Make sure kitchen appliances are switched off at the wall, don’t cook while intoxicated after a night out, and dispose of any ash or cigarette butts in a non-combustible container. Ideally, don’t smoke inside.
It’s vital to check the security of your student house, and to find out who is responsible for it – do you need to contact the council, your landlord, your letting agent, or a private company in the event of a problem?
Things worth checking are the main door lock, any external locks (for example for entry into a block of flats), and locks on bedroom or bathroom doors. If you have one, it is also worthwhile checking whether the intercom system works, to prevent any communication issues with visitors or deliveries.
While being cold is unlikely to cause any serious health problems, it can be uncomfortable living in accommodation which is difficult to heat.

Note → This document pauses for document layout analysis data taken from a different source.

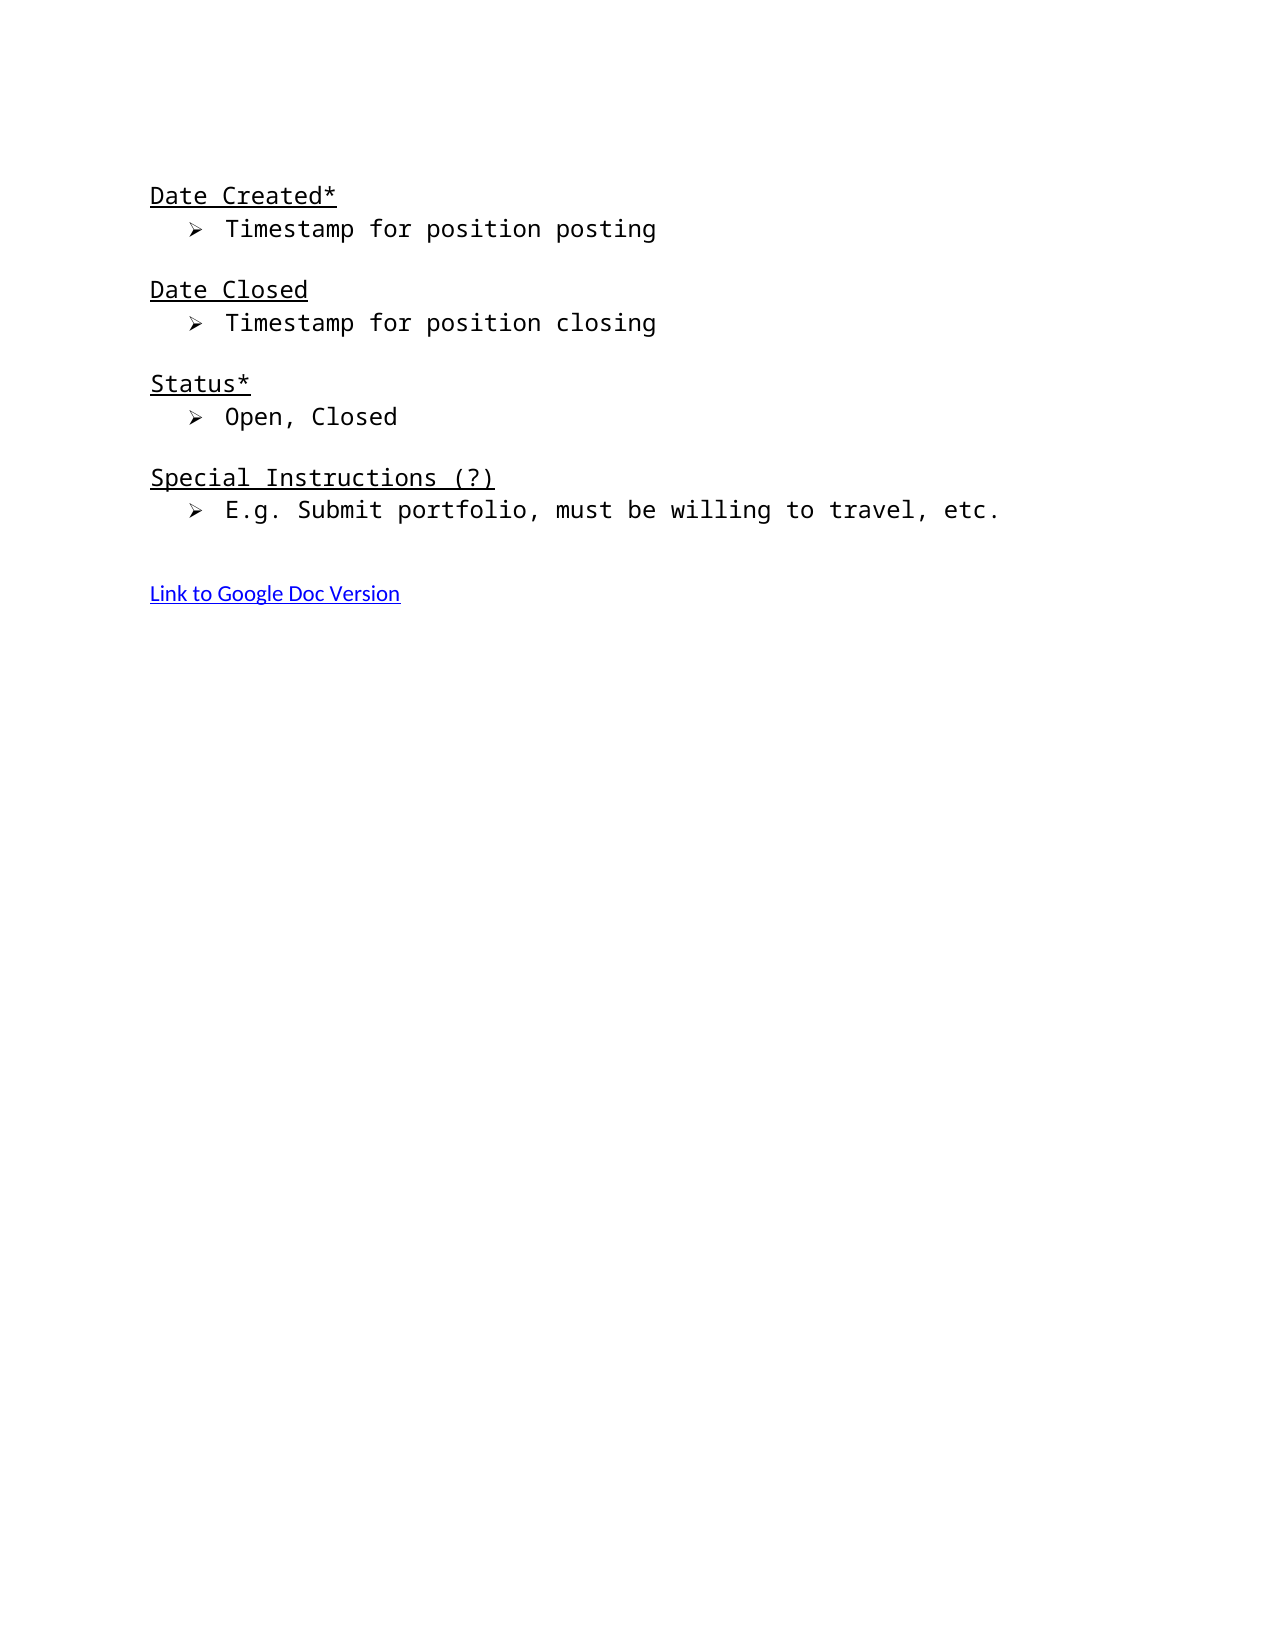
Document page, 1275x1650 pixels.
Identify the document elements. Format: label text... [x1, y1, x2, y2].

list Timestamp for position closing [187, 305, 1125, 338]
text Status* [150, 367, 1125, 399]
list Timestamp for position posting [187, 211, 1125, 244]
text Special Instructions (?) [150, 461, 1125, 493]
list Open, Closed [187, 399, 1125, 432]
list E.g. Submit portfolio, must be willing to travel, etc. [187, 493, 1125, 526]
text Date Closed [150, 273, 1125, 305]
text Link to Google Doc Version [150, 579, 1125, 607]
text Date Created* [150, 179, 1125, 211]
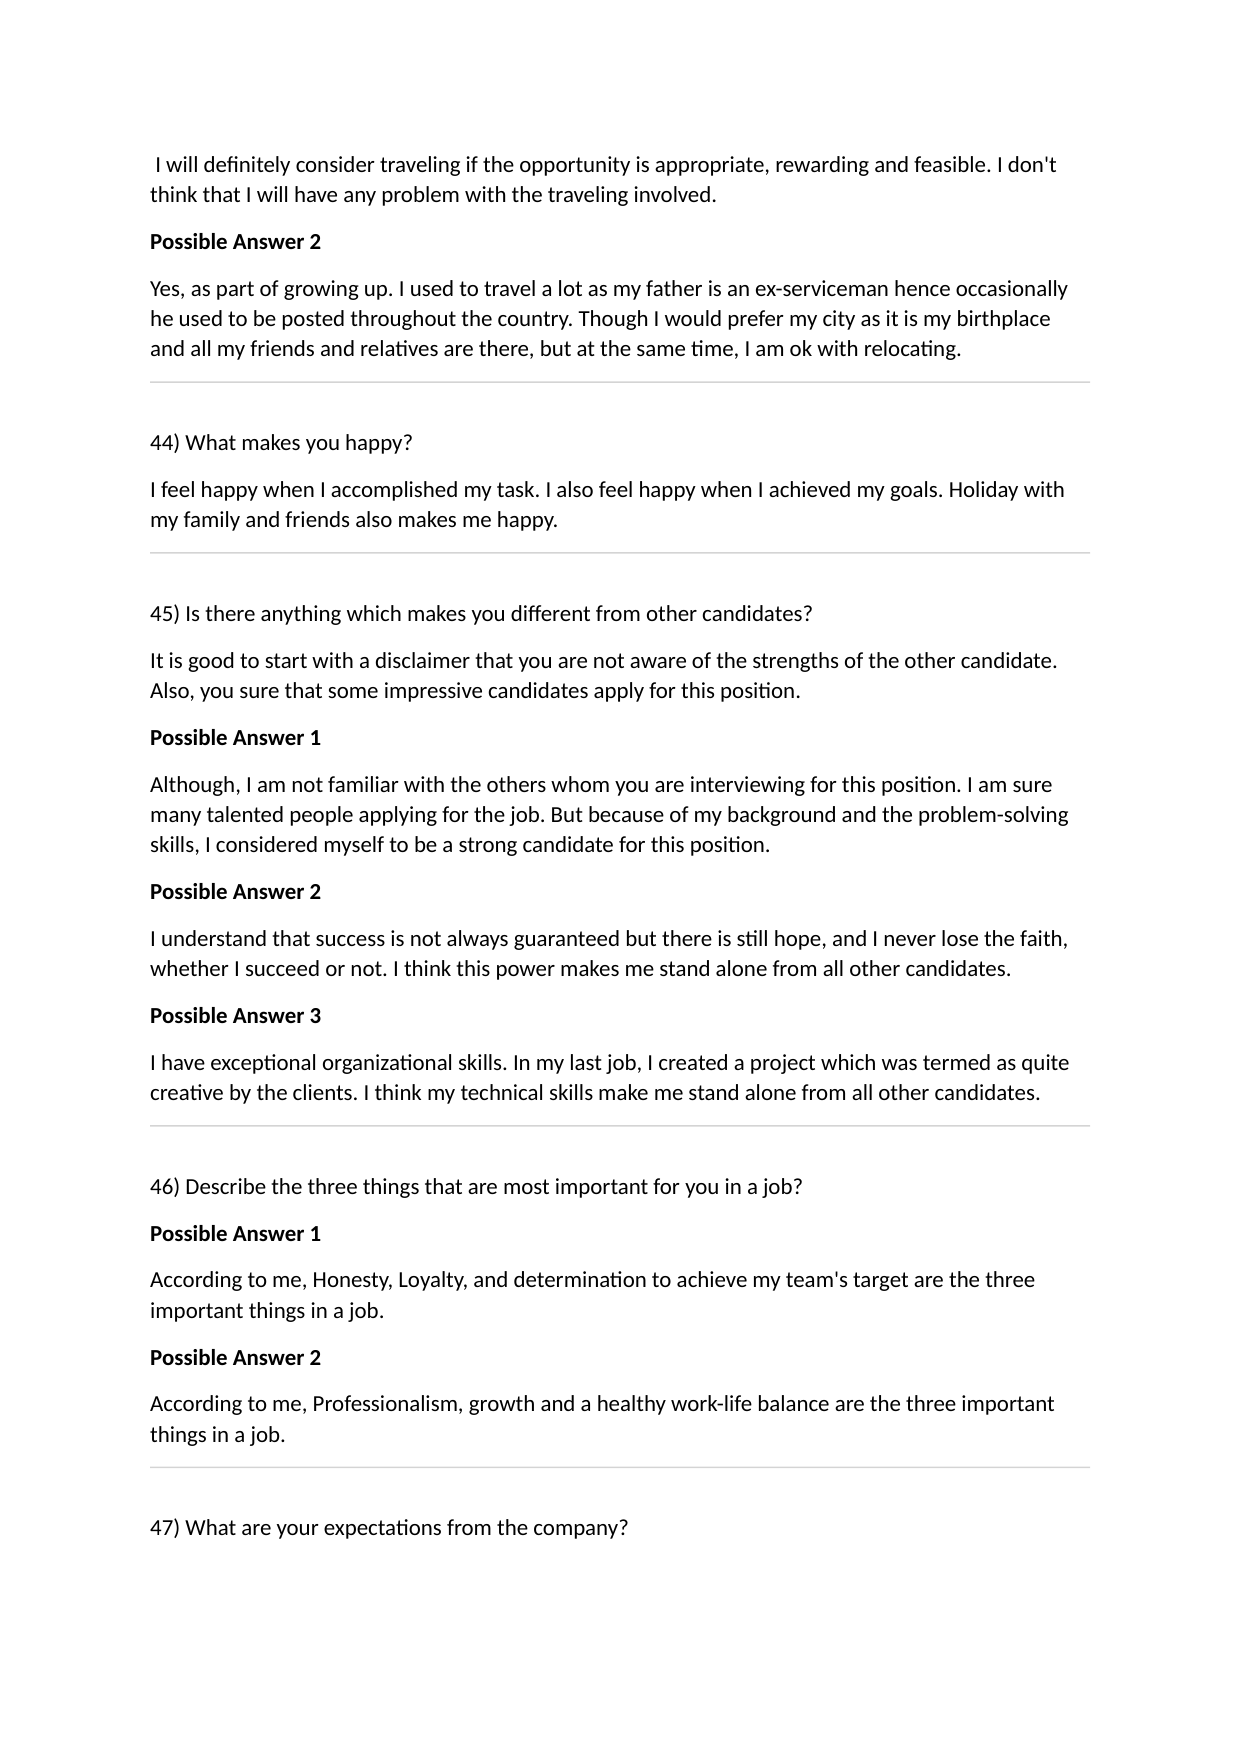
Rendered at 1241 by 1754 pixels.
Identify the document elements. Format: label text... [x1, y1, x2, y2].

text 46) Describe the three things that are most important for you in a job? [150, 1172, 1090, 1200]
text According to me, Professionalism, growth and a healthy work-life balance are the three important things in a job. [150, 1389, 1090, 1448]
text Possible Answer 2 [150, 877, 1090, 905]
text 47) What are your expectations from the company? [150, 1513, 1090, 1542]
text I understand that success is not always guaranteed but there is still hope, and I never lose the faith, whether I succeed or not. I think this power makes me stand alone from all other candidates. [150, 924, 1090, 982]
text Possible Answer 1 [150, 1219, 1090, 1247]
text Possible Answer 2 [150, 1343, 1090, 1371]
text Possible Answer 3 [150, 1001, 1090, 1029]
text 45) Is there anything which makes you different from other candidates? [150, 599, 1090, 627]
text I will definitely consider traveling if the opportunity is appropriate, rewarding and feasible. I don't think that I will have any problem with the traveling involved. [150, 150, 1090, 208]
text I have exceptional organizational skills. In my last job, I created a project which was termed as quite creative by the clients. I think my technical skills make me stand alone from all other candidates. [150, 1048, 1090, 1106]
text According to me, Honesty, Loyalty, and determination to achieve my team's target are the three important things in a job. [150, 1266, 1090, 1324]
text 44) What makes you happy? [150, 428, 1090, 456]
text Possible Answer 1 [150, 723, 1090, 751]
text I feel happy when I accomplished my task. I also feel happy when I achieved my goals. Holiday with my family and friends also makes me happy. [150, 475, 1090, 533]
text Possible Answer 2 [150, 227, 1090, 255]
text Yes, as part of growing up. I used to travel a lot as my father is an ex-serviceman hence occasionally he used to be posted throughout the country. Though I would prefer my city as it is my birthplace and all my friends and relatives are there, but at the same time, I am ok with relocating. [150, 274, 1090, 362]
text It is good to start with a disclaimer that you are not aware of the strengths of the other candidate. Also, you sure that some impressive candidates apply for this position. [150, 646, 1090, 704]
text Although, I am not familiar with the others whom you are interviewing for this position. I am sure many talented people applying for the job. But because of my background and the problem-solving skills, I considered myself to be a strong candidate for this position. [150, 770, 1090, 858]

If it is something you are concerned about, check the windows for double-glazing, as this makes a huge difference to indoor temperatures.
Warm the kitchen by leaving the oven door slightly ajar after you have finished cooking, and close bedroom doors during the day to keep the heat inside.
Abby Ross, a Theology and Religious Studies student, was forced to move out of her house when the ceiling collapsed. One of her housemates also received a minor electric shock from a light switch after water began leaking through it.
“We could see water staining on the ceiling for a while before it happened,” says Abby. “And then one day the whole thing fell in. Thankfully nobody was hurt.”
Abby and her housemates had to find somewhere to stay for two weeks while repairs were done. Malfunctioning hot water storage caused the collapse, and also infiltrated the electrics.
“Our boiler was about twenty years old,” Abby adds.
It sounds obvious, but treat anything suspicious with absolute caution and report it straight away. Boiler maintenance is essential, and can cause expensive and dangerous problems if not checked regularly.